Goblinoids (orcs, bugbears, gnolls, etc)
ogre
owlbear
demons
devils
dragons
rocs
giants
basilisk
iconic undead
griffon
manticore
sphinx
oozes/slimes
lycanthropes
minotaur
medusa
giant animal versions (snake, spider, wolf, etc)
Kobolds
Gnolls
Wererats
Lizard Men
Skeletons
Clay Golems
Minotaurs
Classic AD&D Orcs
Spectres
Mummies
Ghouls
Wemics
Bullywugs
Shambling Mounds
Owlbear
Rust Monster
Displacer Beast
Giant Spiders
Intellect Devourer
etc.
Penisaurus.
Quote from: Old Geezer;725427Penisaurus.
Distant relatives to the C-snakes.:eek:
100 is probably more than I need. But basically, any 100 monsters from the AD&D 1e Monster Manual.
RPGPundit
Humans are by far the most useful. With various types, light foot, heavy foot, archer, knight, etc.

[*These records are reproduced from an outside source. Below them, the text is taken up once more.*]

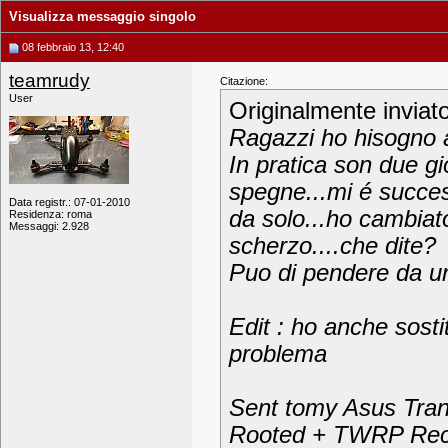
Visualizza messaggio singolo
08 febbraio 13, 12:40
teamrudy
Citazione:
User
Originalmente inviat
Ragazzi ho hisogno a
In pratica son due gi
spegne...mi é succes
Data registr.: 07-01-2010
da solo...ho cambiat
Residenza: roma
Messaggi: 2.928
scherzo....che dite?
Puo di pendere da un
Edit : ho anche sosti
problema
Sent tomy Asus Tra
Rooted + TWRP Rec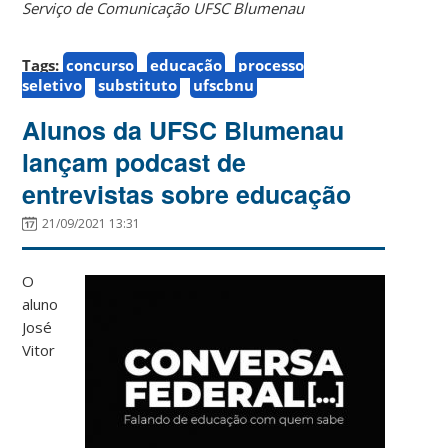
Serviço de Comunicação UFSC Blumenau
Tags:
concurso
educação
processo
seletivo
substituto
ufscbnu
Alunos da UFSC Blumenau
lançam podcast de
entrevistas sobre educação
21/09/2021 13:31
O
aluno
José
Vitor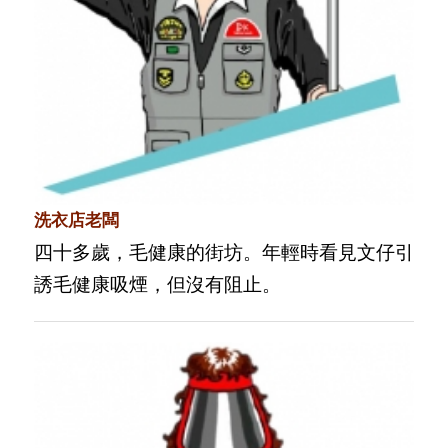
洗衣店老闆
四十多歲，毛健康的街坊。年輕時看見文仔引
誘毛健康吸煙，但沒有阻止。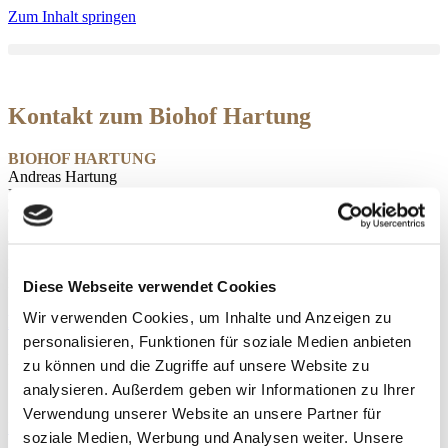
Zum Inhalt springen
Kontakt zum Biohof Hartung
BIOHOF HARTUNG
Andreas Hartung
Feuerthaler Straße 47
97762 Hammelburg-Feuerthal
T: 09732 79782
H: 0176 42096546
M:
info@biohof-hartung.de
Diese Webseite verwendet Cookies
Wir verwenden Cookies, um Inhalte und Anzeigen zu
Rotenplanung mit Google Maps
personalisieren, Funktionen für soziale Medien anbieten
Plane hier direkt deine Route zum Biohof Hartung.
zu können und die Zugriffe auf unsere Website zu
analysieren. Außerdem geben wir Informationen zu Ihrer
Folge uns auf Instagram!
Verwendung unserer Website an unsere Partner für
Instagram
soziale Medien, Werbung und Analysen weiter. Unsere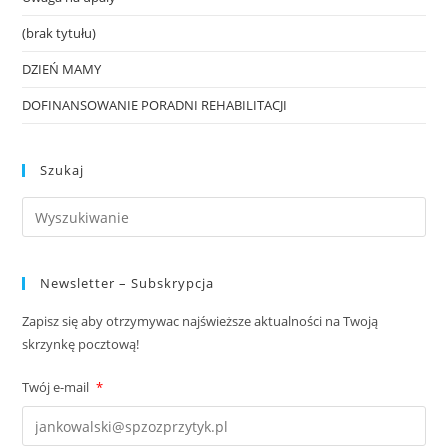
(brak tytułu)
DZIEŃ MAMY
DOFINANSOWANIE PORADNI REHABILITACJI
Szukaj
Newsletter – Subskrypcja
Zapisz się aby otrzymywac najświeższe aktualności na Twoją
skrzynkę pocztową!
Twój e-mail
*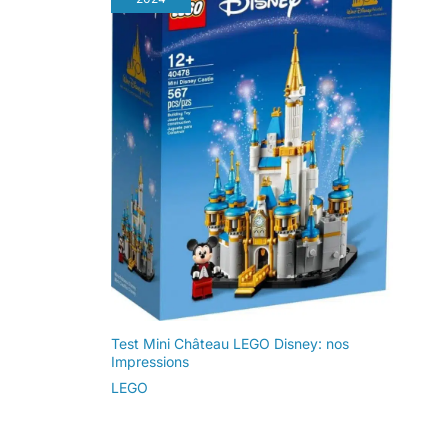
Test Mini Château LEGO Disney: nos
Impressions
LEGO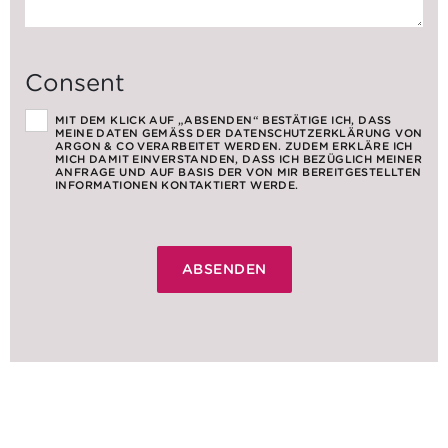
Consent
MIT DEM KLICK AUF „ABSENDEN“ BESTÄTIGE ICH, DASS
MEINE DATEN GEMÄSS DER DATENSCHUTZERKLÄRUNG VON A
RGON & CO VERARBEITET WERDEN. ZUDEM ERKLÄRE ICH M
ICH DAMIT EINVERSTANDEN, DASS ICH BEZÜGLICH MEINER A
NFRAGE UND AUF BASIS DER VON MIR BEREITGESTELLTEN I
NFORMATIONEN KONTAKTIERT WERDE.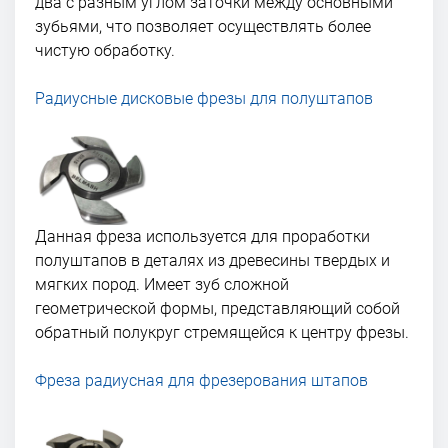
два с разным углом заточки между основными
зубьями, что позволяет осуществлять более
чистую обработку.
Радиусные дисковые фрезы для полуштапов
Данная фреза используется для проработки
полуштапов в деталях из древесины твердых и
мягких пород. Имеет зуб сложной
геометрической формы, представляющий собой
обратный полукруг стремящейся к центру фрезы.
Фреза радиусная для фрезерования штапов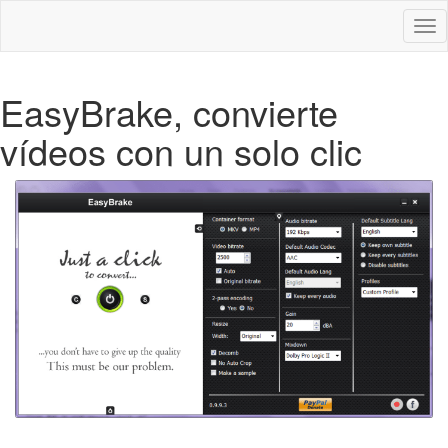
Des
nav
EasyBrake, convierte
vídeos con un solo clic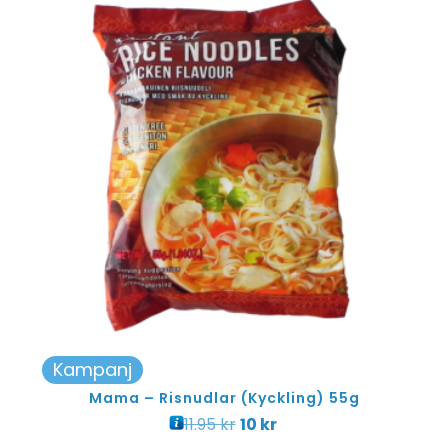
Kampanj
Mama – Risnudlar (Kyckling) 55g
11.95
kr
10
kr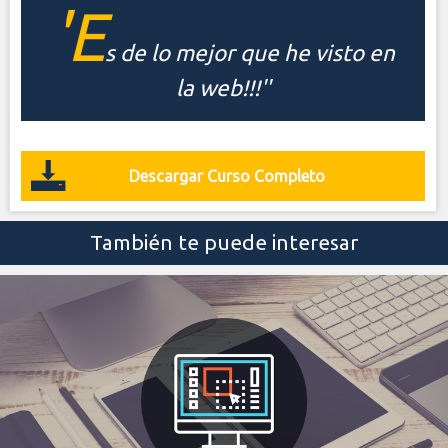
'E
s de lo mejor que he visto en
la web!!!''
Descargar Curso Completo
También te puede interesar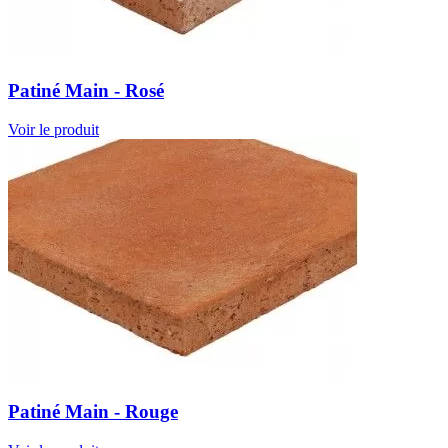
Patiné Main - Rosé
Voir le produit
Patiné Main - Rouge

Id be tempted to favour one body of myth specifically to give the game a unified feel. Maybe not exclusively, including specific mainstays (dragons, hydras, griffons, lycanthropes, etc), but keeping to a running theme (fairfolk , Germanic myth, Celtic myth, etc). If a game is meant to be generic high-fantasy this still maintains that Pseudo-European feel that D&D plays upon, but enriches the game's flavour.
Id also stay away from any D&D specific creatures that, regardless of origin, are now highly identified with D&D.
Either was, however, my favourite monster is the Scottish Nuckelavee, a horrifying beast I first encountered not-quite-shown in Froud and Lee's Faeries as a kid. A skinless waterhorse with the likewise skinned torso of a man jutting up the middle of its back, the head bloated and lolling from side to side, and the arms extending ridiculously long in front of the Horse to grab victims and drag them into nearby water to do who knows what to them.